Mark van Baal from Follow This, a campaign group that uses activist investment to pressure oil companies into decarbonising in line with the limits set by the 2015 Paris climate agreement, said: “Today, Shell loses one of their best friends. We hope this is a wake-up call for the board of Shell.

“We hope more critical investors will replace ABP as shareholders in Big Oil. This is a victory for the fossil-free movement and a victory for the fight against the climate crisis. It shows how a group of citizens can make an impact.”

ABF has holdings in about 80 companies in the fossil fuel sector, accounting for almost 3% of its €528bn total assets.
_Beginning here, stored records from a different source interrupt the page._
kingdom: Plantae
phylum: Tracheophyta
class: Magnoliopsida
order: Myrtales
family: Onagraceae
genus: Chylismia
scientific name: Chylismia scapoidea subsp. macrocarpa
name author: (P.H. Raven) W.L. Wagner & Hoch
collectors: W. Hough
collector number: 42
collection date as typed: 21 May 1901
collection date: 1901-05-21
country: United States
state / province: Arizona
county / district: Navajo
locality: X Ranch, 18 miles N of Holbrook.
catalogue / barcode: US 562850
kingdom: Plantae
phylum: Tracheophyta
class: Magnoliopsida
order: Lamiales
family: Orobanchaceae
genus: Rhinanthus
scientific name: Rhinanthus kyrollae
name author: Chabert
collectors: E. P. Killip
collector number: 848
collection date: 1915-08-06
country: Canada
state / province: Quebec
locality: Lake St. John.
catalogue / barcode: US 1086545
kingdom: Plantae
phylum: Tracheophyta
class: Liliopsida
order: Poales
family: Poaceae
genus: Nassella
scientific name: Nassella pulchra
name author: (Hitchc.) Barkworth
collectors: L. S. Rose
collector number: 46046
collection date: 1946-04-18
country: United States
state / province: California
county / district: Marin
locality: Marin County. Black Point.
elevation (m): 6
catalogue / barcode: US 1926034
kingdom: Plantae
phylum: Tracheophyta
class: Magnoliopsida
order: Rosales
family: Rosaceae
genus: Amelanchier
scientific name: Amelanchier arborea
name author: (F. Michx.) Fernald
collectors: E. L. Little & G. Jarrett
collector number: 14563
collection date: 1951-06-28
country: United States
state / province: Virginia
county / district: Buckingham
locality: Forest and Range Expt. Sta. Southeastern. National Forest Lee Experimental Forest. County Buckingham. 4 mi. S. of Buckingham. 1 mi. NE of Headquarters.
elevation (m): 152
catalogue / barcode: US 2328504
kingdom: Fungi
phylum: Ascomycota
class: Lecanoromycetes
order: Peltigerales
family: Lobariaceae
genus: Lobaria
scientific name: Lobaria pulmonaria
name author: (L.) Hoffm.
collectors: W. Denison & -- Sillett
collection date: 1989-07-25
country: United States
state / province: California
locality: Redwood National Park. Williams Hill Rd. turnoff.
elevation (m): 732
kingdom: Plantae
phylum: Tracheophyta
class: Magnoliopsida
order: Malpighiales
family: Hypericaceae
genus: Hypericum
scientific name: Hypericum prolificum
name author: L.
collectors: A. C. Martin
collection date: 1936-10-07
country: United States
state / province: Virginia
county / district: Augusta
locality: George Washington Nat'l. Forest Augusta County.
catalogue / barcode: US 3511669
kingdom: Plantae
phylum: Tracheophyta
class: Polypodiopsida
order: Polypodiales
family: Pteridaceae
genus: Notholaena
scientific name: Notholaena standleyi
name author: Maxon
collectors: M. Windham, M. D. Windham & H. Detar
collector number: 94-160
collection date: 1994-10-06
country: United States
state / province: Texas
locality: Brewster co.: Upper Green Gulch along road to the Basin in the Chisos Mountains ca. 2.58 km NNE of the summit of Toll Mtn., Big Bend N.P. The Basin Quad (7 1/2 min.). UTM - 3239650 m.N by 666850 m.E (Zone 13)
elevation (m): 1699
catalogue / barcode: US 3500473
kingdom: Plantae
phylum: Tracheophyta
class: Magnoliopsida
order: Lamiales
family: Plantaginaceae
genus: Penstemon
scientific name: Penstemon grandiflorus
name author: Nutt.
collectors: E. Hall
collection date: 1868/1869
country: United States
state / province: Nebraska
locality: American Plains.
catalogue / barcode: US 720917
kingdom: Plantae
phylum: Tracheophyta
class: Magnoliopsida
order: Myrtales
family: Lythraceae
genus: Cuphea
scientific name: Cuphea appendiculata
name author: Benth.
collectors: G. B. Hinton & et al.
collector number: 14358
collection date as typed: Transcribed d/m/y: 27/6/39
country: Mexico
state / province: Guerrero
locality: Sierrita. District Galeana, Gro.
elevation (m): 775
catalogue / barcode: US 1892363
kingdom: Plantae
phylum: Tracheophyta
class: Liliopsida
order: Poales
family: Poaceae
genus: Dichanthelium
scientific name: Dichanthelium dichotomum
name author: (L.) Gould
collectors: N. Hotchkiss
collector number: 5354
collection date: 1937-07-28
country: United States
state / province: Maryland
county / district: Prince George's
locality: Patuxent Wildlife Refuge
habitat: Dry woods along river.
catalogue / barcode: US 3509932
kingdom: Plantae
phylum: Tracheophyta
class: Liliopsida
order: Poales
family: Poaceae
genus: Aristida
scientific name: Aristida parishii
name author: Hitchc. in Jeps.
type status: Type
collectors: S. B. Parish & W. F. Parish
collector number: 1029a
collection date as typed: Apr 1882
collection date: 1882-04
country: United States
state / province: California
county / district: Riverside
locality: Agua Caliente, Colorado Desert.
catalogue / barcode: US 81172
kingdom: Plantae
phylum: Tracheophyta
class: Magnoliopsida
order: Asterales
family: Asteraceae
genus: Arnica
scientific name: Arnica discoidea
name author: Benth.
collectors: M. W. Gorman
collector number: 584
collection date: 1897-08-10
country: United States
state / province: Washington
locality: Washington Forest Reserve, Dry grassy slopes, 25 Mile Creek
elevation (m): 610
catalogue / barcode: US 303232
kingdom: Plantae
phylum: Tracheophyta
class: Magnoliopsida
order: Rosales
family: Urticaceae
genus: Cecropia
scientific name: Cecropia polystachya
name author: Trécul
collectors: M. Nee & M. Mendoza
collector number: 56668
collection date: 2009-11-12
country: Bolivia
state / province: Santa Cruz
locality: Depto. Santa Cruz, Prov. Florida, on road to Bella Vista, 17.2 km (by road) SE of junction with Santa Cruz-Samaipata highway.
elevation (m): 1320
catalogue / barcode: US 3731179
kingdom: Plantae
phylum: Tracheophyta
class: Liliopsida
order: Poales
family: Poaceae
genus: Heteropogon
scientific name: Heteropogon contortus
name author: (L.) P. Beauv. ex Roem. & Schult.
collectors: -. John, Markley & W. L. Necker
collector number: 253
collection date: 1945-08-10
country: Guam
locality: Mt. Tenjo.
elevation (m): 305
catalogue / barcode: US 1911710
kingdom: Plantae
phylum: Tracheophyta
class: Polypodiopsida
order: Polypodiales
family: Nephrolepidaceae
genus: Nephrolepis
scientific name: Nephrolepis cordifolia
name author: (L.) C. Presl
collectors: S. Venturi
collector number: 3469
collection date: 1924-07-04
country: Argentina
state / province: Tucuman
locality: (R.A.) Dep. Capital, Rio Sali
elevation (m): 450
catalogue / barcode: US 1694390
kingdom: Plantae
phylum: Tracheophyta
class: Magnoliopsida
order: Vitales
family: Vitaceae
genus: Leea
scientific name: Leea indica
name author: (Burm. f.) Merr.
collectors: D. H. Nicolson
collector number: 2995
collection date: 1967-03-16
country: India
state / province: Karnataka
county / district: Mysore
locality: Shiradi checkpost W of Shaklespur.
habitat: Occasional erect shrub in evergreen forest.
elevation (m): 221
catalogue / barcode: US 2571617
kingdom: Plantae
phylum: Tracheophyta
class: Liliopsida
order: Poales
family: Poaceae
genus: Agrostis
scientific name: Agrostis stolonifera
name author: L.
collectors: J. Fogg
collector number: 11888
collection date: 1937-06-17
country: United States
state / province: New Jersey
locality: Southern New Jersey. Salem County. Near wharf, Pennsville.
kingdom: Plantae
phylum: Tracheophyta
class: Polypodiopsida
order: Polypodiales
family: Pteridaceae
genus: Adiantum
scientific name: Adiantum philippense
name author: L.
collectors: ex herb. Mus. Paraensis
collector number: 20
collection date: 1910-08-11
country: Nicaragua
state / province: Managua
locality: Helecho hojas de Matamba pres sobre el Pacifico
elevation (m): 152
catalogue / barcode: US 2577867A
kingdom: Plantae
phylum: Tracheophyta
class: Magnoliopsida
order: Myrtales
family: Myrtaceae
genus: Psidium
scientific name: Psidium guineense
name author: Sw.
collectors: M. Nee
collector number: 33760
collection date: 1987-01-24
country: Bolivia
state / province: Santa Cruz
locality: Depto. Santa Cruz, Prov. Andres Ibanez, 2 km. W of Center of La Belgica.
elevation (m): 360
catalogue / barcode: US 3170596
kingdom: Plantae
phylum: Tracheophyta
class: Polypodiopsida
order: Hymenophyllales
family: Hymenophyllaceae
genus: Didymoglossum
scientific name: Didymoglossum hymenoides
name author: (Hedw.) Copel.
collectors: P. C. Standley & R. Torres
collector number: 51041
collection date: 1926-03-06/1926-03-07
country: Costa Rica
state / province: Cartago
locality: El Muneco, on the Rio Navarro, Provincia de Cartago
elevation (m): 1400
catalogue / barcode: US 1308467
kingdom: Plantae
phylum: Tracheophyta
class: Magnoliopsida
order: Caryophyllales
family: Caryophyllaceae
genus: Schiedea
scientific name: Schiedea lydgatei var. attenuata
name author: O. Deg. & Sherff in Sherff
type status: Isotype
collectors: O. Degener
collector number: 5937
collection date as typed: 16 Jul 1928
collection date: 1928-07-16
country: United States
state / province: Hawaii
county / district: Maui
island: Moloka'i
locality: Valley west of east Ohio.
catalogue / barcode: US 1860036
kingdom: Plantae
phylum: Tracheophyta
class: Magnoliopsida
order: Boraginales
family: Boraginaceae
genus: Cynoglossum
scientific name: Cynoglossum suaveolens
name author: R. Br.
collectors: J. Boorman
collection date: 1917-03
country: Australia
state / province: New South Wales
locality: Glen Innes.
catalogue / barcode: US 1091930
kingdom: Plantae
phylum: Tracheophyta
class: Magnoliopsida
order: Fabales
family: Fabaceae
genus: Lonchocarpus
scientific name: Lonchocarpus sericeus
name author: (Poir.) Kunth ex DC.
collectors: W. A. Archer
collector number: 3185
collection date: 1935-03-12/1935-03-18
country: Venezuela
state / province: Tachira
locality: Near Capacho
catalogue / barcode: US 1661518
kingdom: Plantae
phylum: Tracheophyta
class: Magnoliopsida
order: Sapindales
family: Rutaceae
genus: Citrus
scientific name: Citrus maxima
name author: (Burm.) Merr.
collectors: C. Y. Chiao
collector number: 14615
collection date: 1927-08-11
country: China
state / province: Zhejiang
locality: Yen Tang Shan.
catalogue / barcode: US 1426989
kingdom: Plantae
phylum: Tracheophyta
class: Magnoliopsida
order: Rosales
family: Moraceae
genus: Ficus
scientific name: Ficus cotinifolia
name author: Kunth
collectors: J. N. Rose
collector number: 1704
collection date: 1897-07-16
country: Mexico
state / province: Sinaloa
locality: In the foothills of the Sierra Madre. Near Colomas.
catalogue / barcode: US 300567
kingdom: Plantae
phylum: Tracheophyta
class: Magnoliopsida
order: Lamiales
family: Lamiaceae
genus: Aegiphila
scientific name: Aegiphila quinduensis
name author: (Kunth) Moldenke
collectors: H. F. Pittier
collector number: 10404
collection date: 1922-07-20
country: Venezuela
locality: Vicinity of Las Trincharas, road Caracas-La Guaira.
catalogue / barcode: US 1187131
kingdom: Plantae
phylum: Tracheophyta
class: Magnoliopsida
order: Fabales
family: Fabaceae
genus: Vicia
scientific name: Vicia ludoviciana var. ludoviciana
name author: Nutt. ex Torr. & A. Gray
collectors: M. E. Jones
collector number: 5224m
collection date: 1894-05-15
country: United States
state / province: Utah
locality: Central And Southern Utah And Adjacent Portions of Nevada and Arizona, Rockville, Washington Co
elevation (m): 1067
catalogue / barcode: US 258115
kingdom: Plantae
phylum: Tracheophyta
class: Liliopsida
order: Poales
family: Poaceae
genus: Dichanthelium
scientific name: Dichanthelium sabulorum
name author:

In September, the climate action group Fossil Free launched a lawsuit against the fund seeking a ruling on whether ABP needed to divest from fossil fuels in order to align its investment policy with its promise to adhere to the Paris climate agreement.

That followed a ruling in May from a court in The Hague, which ordered Royal Dutch Shell to cut its global carbon emissions by 45% by the end of 2030 compared with 2019 levels, in a landmark case brought by Friends of the Earth.

The Anglo-Dutch company was told it had a duty of care and that the level of emission reductions of Shell and its suppliers and buyers should be brought into line with the Paris climate agreement.

McKenzie Ursch, a legal adviser for Follow This, said he believed the court rulings could have been a significant factor in ABF’s decision.

He said: “This foreshadows a new wave of litigation against major GHG [greenhouse gas] emitters, and indicates that oil majors and large investors have an individual responsibility to combat climate change.”